# Buying Property



## johnbear1 (Apr 6, 2015)

Has anyone purchased an apartment in Spain got a survey, paid all fees etc and everything was good FIRST time.
What happens if it's bad and has "do not buy"all over it. ??


----------



## raynard (Nov 26, 2014)

fourth time lucky for me.


----------



## nyclon (Apr 3, 2011)

This seems like a better question for the Spain forum so I've moved it for you.


----------



## Elyles (Aug 30, 2012)

Then don't buy it. We had no problems with our purchase but we thoroughly researched those we worked with first and already had a relationship with our very trustworthy real estate broker first from our rentals with him. Just use common sense'


----------



## Pazcat (Mar 24, 2010)

Nope, not here.

It took at least 3 official bites of the cherry and a couple more thrown in for good measure before we even took it to solicitors.

First house was amazing but too small and we would of had to extend it but parts of it were built too close(not all that close really) to a tram line and ultimately the tram company would have final say if parts needed to be torn down and on any new building too.
We decided in the end that we didn't want to be held hostage by the tram company and backed out.
Shame too, last I saw the house is still for sale.

2nd house after months of stalling with the regularisation by their agent the agent thought we had signed the pre-contract and then sent us the paperwork we had asked for months earlier except it said the was an embargo on the property, thankfully we hadn't sent the contract yet and told them to shove it.

Finally the 3rd time we did get a fully legal property but it wasn't without a lot of mess and unnecessary run around and this was mainly due to the representative hired by the sellers who was hopeless and her inability to do her job meant it took 4 months just to complete. Couple that with the death of one of the sellers too but that really wasn't the hold up at all.

In amongst all this we had sellers who would accept your offer only to then back out when you won't pay 50grand off the record.

One agent accepted our offer on a house that wasn't on the market anymore.

One we backed out of because the sellers idea of passing the inspection for the habitation certificate was to brick up the door ways so they can't see the illegally built 200msq under build.

Another was accepted but then the son who just flew in from Oz decided he wasn't going to sell because he didn't like the family friend who we went through and under no circumstance was he going to sell it to anybody he found.

Plus there were others that simply were not prepared to pay for legalizing their property before selling.

I'm sure there was more but it's in the past and we have a home now so no point dwelling on it.


----------



## Madliz (Feb 4, 2011)

21 years ago and still here! Only trying to sell now to move somewhere else within Spain. No survey done, they are most unusual in Spain. No trouble and no regrets!


----------



## johnbear1 (Apr 6, 2015)

Elyles said:


> Then don't buy it. We had no problems with our purchase but we thoroughly researched those we worked with first and already had a relationship with our very trustworthy real estate broker first from our rentals with him. Just use common sense'


So is it wise to pay for solicitors first to get the info, then get a survey ?

(Extracted data entries)
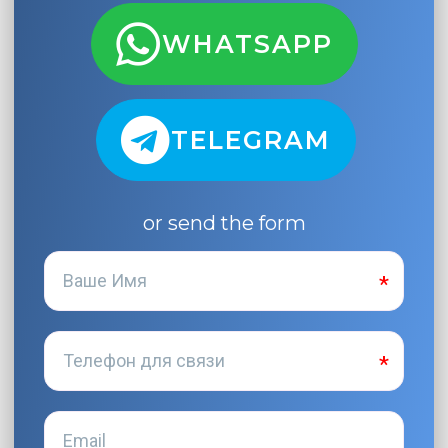
WHATSAPP
TELEGRAM
or send the form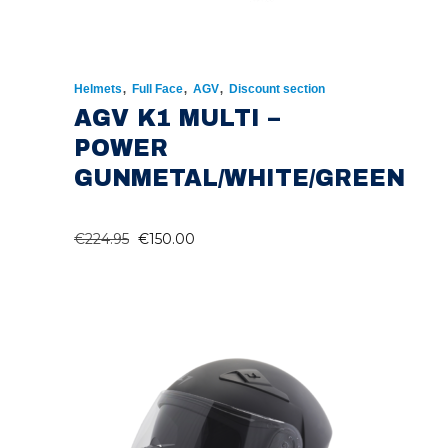
,
,
,
Helmets
Full Face
AGV
Discount section
AGV K1 MULTI –
POWER
GUNMETAL/WHITE/GREEN
ORIGINAL
CURRENT
€
224.95
€
150.00
PRICE
PRICE
WAS:
IS:
€224.95.
€150.00.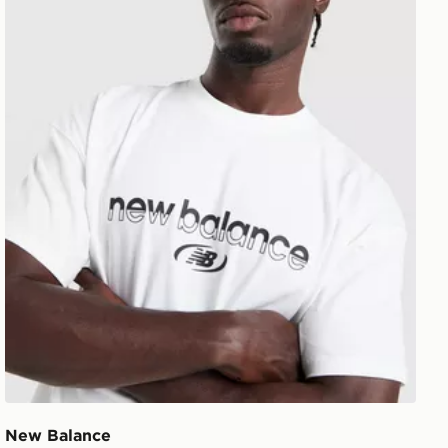
New Balance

• [ASSIGNMENT]:
Can you extract the part of the thread on buying property above, from "## Pazcat (Mar" to "and backed out.", word for word?

• [THE ANSWER]:
## Pazcat (Mar 24, 2010)

Nope, not here.

It took at least 3 official bites of the cherry and a couple more thrown in for good measure before we even took it to solicitors.

First house was amazing but too small and we would of had to extend it but parts of it were built too close(not all that close really) to a tram line and ultimately the tram company would have final say if parts needed to be torn down and on any new building too.
We decided in the end that we didn't want to be held hostage by the tram company and backed out.